Well, let's go deeper to identify the OFF-CPU. This step, "offcputime" tool will be used.
Bellow the parameters that can be used with offcputime
./offcputime # trace off-CPU stack time until Ctrl-C
./offcputime 5 # trace for 5 seconds only
./offcputime -f 5 # 5 seconds, and output in folded format
./offcputime -m 1000 # trace only events that last more than 1000 usec
./offcputime -M 10000 # trace only events that last less than 10000 usec
./offcputime -p 185 # only trace threads for PID 185
./offcputime -t 188 # only trace thread 188
./offcputime -u # only trace user threads (no kernel)
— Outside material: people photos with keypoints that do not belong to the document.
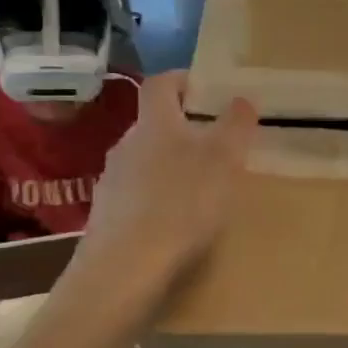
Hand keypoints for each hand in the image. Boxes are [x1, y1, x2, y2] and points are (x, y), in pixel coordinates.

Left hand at [78, 72, 256, 287]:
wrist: (126, 268)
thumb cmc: (182, 204)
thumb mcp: (224, 160)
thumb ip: (235, 125)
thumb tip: (241, 98)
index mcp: (154, 124)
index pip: (160, 84)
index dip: (182, 79)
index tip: (205, 88)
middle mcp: (126, 145)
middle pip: (153, 125)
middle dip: (182, 129)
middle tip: (215, 145)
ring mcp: (111, 182)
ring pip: (144, 161)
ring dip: (169, 166)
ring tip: (199, 189)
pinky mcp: (106, 216)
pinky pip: (136, 195)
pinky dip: (157, 199)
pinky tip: (175, 223)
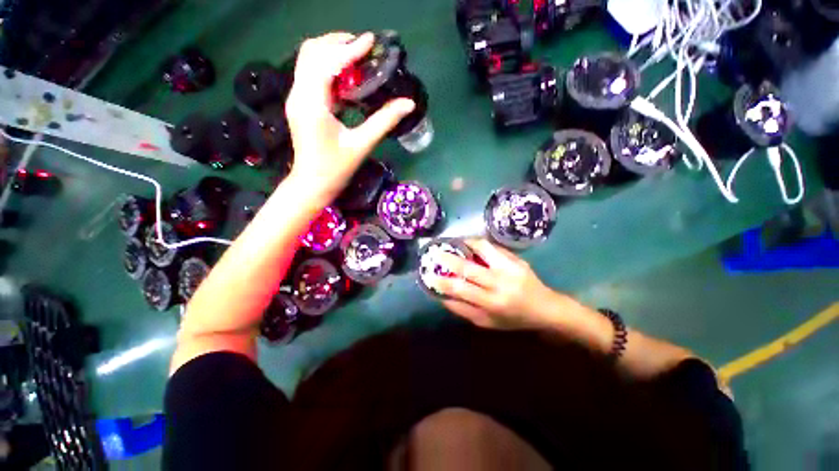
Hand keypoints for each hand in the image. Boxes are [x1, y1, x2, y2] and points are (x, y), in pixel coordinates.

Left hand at [285, 32, 415, 199]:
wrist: (313, 183)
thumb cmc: (336, 168)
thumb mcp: (362, 145)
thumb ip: (384, 121)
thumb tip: (408, 104)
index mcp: (312, 104)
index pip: (327, 63)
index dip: (349, 49)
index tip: (371, 41)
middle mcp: (299, 95)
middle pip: (311, 52)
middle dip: (337, 43)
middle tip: (363, 48)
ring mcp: (297, 98)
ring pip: (308, 60)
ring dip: (331, 52)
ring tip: (357, 57)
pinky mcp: (300, 104)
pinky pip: (311, 74)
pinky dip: (328, 68)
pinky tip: (346, 77)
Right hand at [435, 239, 562, 329]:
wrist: (545, 308)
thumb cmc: (514, 319)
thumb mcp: (487, 322)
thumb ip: (463, 310)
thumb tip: (442, 296)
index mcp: (492, 303)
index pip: (461, 290)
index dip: (442, 282)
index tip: (429, 275)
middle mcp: (500, 283)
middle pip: (468, 267)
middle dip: (448, 258)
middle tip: (436, 252)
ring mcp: (509, 268)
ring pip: (483, 248)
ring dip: (465, 243)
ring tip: (456, 242)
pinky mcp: (516, 259)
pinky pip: (493, 246)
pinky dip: (479, 243)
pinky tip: (472, 243)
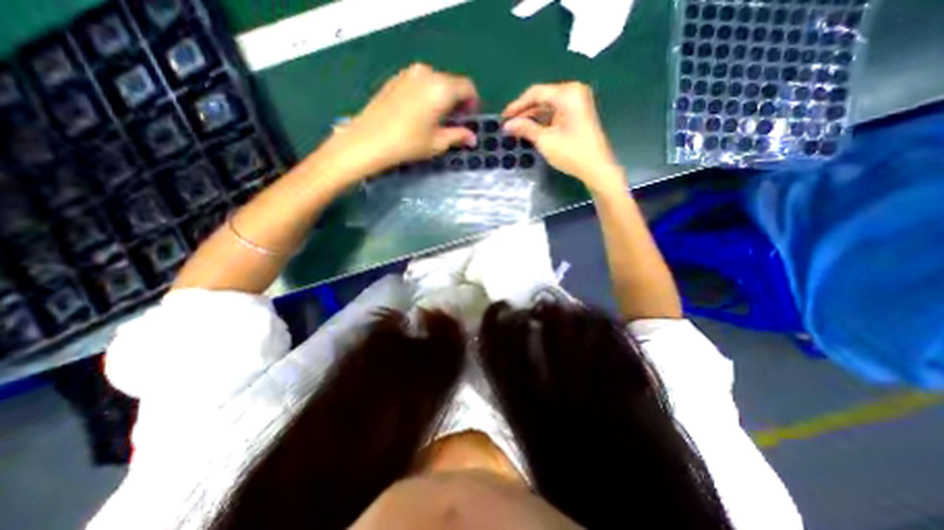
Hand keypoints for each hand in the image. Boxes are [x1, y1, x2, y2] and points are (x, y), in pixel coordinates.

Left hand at [330, 62, 482, 180]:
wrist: (368, 140)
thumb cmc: (408, 144)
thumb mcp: (437, 143)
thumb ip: (458, 136)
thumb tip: (472, 138)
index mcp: (441, 88)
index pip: (467, 87)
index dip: (472, 103)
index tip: (468, 118)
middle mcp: (427, 74)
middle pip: (451, 82)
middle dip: (457, 101)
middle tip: (454, 122)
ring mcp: (408, 74)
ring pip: (435, 81)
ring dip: (442, 97)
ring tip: (436, 120)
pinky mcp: (395, 79)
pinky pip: (420, 82)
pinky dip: (427, 94)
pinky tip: (420, 114)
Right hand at [502, 82, 625, 192]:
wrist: (596, 168)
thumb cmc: (571, 152)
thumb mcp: (545, 140)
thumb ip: (525, 128)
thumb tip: (507, 125)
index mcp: (567, 93)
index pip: (536, 93)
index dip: (517, 105)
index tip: (503, 117)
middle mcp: (574, 92)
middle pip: (542, 97)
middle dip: (524, 111)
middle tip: (509, 124)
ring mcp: (578, 103)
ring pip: (548, 105)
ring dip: (532, 117)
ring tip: (517, 129)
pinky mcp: (578, 114)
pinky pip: (556, 112)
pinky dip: (543, 120)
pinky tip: (531, 130)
./offcputime -k # only trace kernel threads (no user)
./offcputime -U # only show user space stacks (no kernel)
./offcputime -K # only show kernel space stacks (no user)
Create the sample using the following, after few seconds hit CTRL+C
$ cd ~/performance/bcc/tools/
$ ./offcputime.py -f -p $(pidof blocky) > ~/performance/FlameGraph/trace_blocky_offcpu
$ cd ~/performance/FlameGraph/
$ ./flamegraph.pl trace_blocky_offcpu > blocky_offcpu.svg
As it is possible to see, "backend_handler" calls nanosleep and "request_processor" calls "lock wait".
Checking the "blocky.c" source code, it is pretty easy to identify now that "backend_handler" is the offensor, which gets locked and sleep (10ms) while "request_processor" needs it to go on but get stuck on it!